Friday, July 11, 2008

South Africa-1 Friday July 4, 2008

So we're all sitting in the airport in Johannesburg (henceforth known as Joburg), South Africa waiting for the CHANCE to get on a plane to Durban. Our itinerary was insane to start with, but now it's even more nuts. It was as Such:
  1. Leave DFW for London- 8hr flight, arrived at 8:30am
  2. layover in London (sightseeing)- 8 hrs
  3. Leave London for Joburg and make connecting flight to Durban at 8:25 am- 12 hr flight, arrived at, here it comes, 7:40 am.
  4. Drive from Durban to Port Shepstone-2 hrs
Yeah. Landing in Joburg at 7:40 gave us 40 minutes to get through customs reclaim our luggage, change terminals recheck our luggage, get boarding passes and board the plane before the gate closed at 8:15. Keep in mind we're a group of 25 as well. HA. Needless to say this did NOT work out. So we got all our junk together and camped in front of the ticket counters while the head hanchos checked out the other flights. Turns out there was flights out to Durban every hour or so, but every single one of them is booked solid because the biggest horse race in South Africa happened to be the next day, Saturday July 5. So we were all put on standby along with 15 other strangers in the same boat.  Everything is up in the air..Literally.

Coming off the plane in Joburg we had 3 people sick, and a Hunter with swollen feets, so I started to pray.

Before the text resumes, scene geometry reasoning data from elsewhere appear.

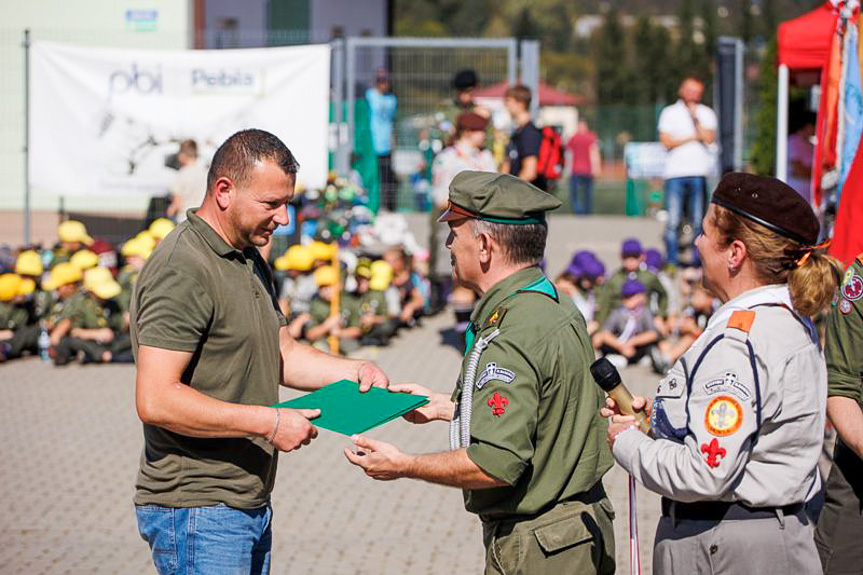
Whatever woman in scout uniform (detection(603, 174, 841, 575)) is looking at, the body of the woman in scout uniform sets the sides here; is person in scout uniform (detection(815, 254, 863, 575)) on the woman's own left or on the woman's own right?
on the woman's own right

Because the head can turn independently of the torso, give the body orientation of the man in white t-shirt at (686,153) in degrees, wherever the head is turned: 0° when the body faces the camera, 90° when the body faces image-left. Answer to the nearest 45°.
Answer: approximately 0°

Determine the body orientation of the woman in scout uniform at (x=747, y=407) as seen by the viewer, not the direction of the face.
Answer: to the viewer's left

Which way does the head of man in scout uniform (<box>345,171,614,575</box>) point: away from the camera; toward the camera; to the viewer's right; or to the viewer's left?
to the viewer's left

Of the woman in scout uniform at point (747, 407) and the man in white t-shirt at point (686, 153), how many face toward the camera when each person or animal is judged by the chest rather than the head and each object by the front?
1

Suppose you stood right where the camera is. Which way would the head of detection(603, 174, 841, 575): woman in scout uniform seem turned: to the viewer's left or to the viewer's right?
to the viewer's left

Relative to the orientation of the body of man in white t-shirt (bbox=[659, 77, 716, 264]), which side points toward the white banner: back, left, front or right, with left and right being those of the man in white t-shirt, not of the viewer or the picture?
right

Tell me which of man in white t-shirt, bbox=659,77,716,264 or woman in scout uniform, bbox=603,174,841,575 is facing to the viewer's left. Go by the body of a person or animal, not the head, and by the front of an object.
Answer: the woman in scout uniform
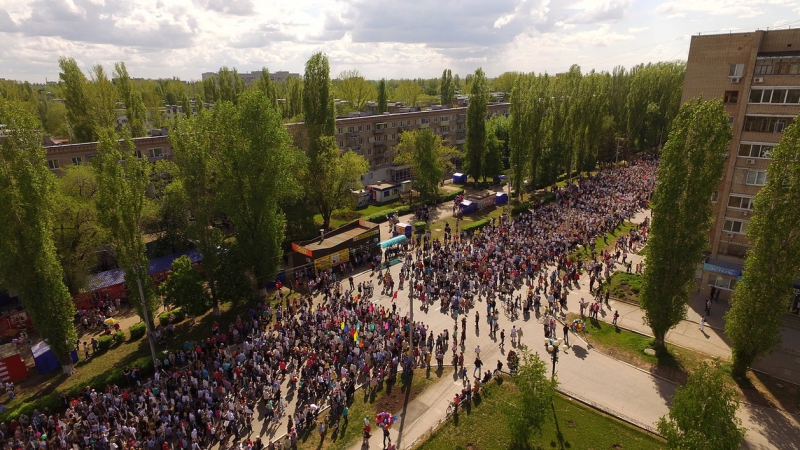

Then we found out about the missed flight and I prayed some more. Then when we all got separated and told 4 different things I just had to keep remembering that God was still in control somehow. What a test it was. 

I'm just having to remember How big God is today, and how much bigger He is than any travels issues, or airport screw ups. It's been a trying few days for me since Sunday, and I'm not pretending to be ok at all, because I don't think I am. I'm a pretty future oriented person, i'm realizing, be it 20 minutes or 20 years into the future. SO after spending so much time thinking and planning my future, gripping onto my present reality is quite terrifying.

But I'm glad I'm here now. I think God is telling me it's more important to trust him for today before I trust Him for tomorrow, or maybe just learn to balance it more.. I don't know. Either way, I have to trust that he knows what's best, which sucks for me, cause I want to know. Darn it! I get frustrated with God's omniscience and my no-niscience sometimes.

Thanks to everyone who is praying for us right now, and to everyone who helped me get here.

(Annnnd just as I finished writing that Jason Story came up and said we ARe booked for a flight at 6:55 am for sure, and British Airways is paying for our stay. Spending the night int he most dangerous city in the world!)

Love you guys! I know it's weird reading these all at once, but remember it was daily for me..neat to see how things work out.